The “Cathedral Metropolitana”, on the north side of the square, officially the “Metropolitan Cathedral of the Assumption of the Most Blessed Virgin Mary into Heaven” is the oldest and the largest cathedral in all of Latin America. Built in sections over a period of two centuries from 1573 to 1813, the cathedral with two bell towers containing a total of 25 bells, has five naves and sixteen chapels with each chapel dedicated to a saint. Like most Mexican churches it contains many prized works of art including paintings, altarpieces and coloured statues.

Northeast of the plaza is the archaeological site of “Templo Mayor” (Great Temple), a pyramid from Aztec times still undergoing excavations and continuously unearthing artifacts and structures.

We continued our panoramic tour of the city through Reform Avenue, the most important and prestige Avenue of Mexico City, admiring the Fine Arts Museum (with its large theatre and concert hall), the Borda House and Iturbide Palace with their notable architectural features, and world-renowned “Angel of Independence” monument, the cherished symbol of Mexico City.

A must-see is the National Museum of Anthropology, the national museum of Mexico. its largest and most visited. Inside is a courtyard with a big pool and a vast square concrete umbrella (“el paragua”) supported by a single slender pillar. The museum contains one of the world’s largest collections of archaeological and anthropological artifacts from the country’s pre-historic Mayan civilization to the Spanish conquest including the famous “Stone of the Sun” (Aztec calendar stone).

We also visited the ancient ruins of “Tlatelolco” – the Plaza of Three Cultures that symbolizes Mexico’s unique cultural and historical heritage. The structure represents the three cultures: the ancient city of Tlatelolco, the Colonial Cathedral of Santiago dating back to 1524, and the Department of Foreign Affairs (Secretaria de Relaciones Exteriores) building in recognition of the three periods of Mexican history – pre-Columbian, Spanish colonial and the independent “mestizo” nation.

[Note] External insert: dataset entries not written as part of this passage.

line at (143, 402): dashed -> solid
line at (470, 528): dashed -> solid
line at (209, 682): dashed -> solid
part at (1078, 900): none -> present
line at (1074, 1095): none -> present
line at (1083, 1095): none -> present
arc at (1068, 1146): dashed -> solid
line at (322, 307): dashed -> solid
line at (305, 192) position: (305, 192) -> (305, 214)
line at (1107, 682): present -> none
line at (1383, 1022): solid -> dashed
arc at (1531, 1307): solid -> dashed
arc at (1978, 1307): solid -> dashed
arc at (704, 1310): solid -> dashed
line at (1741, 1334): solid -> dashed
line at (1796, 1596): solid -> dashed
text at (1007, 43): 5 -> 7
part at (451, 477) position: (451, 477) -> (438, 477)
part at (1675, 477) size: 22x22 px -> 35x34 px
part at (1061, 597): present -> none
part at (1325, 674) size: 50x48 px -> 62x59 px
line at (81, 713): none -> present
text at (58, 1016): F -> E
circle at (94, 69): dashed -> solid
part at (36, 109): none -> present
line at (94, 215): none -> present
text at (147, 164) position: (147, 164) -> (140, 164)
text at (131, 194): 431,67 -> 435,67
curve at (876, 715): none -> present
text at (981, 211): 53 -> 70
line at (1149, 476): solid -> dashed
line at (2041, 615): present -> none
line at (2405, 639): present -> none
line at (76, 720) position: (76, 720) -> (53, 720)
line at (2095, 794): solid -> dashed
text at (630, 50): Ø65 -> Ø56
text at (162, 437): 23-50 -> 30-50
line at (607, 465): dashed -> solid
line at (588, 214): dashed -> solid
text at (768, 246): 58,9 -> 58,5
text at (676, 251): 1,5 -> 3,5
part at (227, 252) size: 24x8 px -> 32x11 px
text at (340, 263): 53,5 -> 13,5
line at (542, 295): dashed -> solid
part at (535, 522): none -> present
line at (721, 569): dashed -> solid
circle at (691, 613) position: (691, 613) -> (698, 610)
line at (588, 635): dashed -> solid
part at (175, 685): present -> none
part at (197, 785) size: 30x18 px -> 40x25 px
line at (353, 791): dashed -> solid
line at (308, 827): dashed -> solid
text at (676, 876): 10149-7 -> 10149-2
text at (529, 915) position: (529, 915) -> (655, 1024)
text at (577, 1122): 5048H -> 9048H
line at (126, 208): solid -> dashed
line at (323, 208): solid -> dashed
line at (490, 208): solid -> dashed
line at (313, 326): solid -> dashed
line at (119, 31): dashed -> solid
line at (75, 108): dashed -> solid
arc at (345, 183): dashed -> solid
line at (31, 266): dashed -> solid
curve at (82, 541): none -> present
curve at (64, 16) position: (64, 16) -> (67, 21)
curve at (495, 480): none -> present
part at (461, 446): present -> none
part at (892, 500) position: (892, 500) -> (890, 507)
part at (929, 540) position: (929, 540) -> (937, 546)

On the southside of the plaza stands a large stone memorial to remember the hundreds of students killed on October 2, 1968 when Mexican soldiers equipped with tanks and machine guns fired into a crowd of 14,000 unarmed students staging a peaceful protest at the plaza against government lavish spending on the 1968 Summer Olympics being held in Mexico |City.

You can’t visit Mexico City and not go to “Teotihuacan”, the largest known pre-Columbian city in the Americas, our next full day stop.

TRIVIA: Actor Anthony Quinn, born in Chihuahua, Mexico, was the first Mexican to win an academy award in the 1952 movie”Viva Zapata”.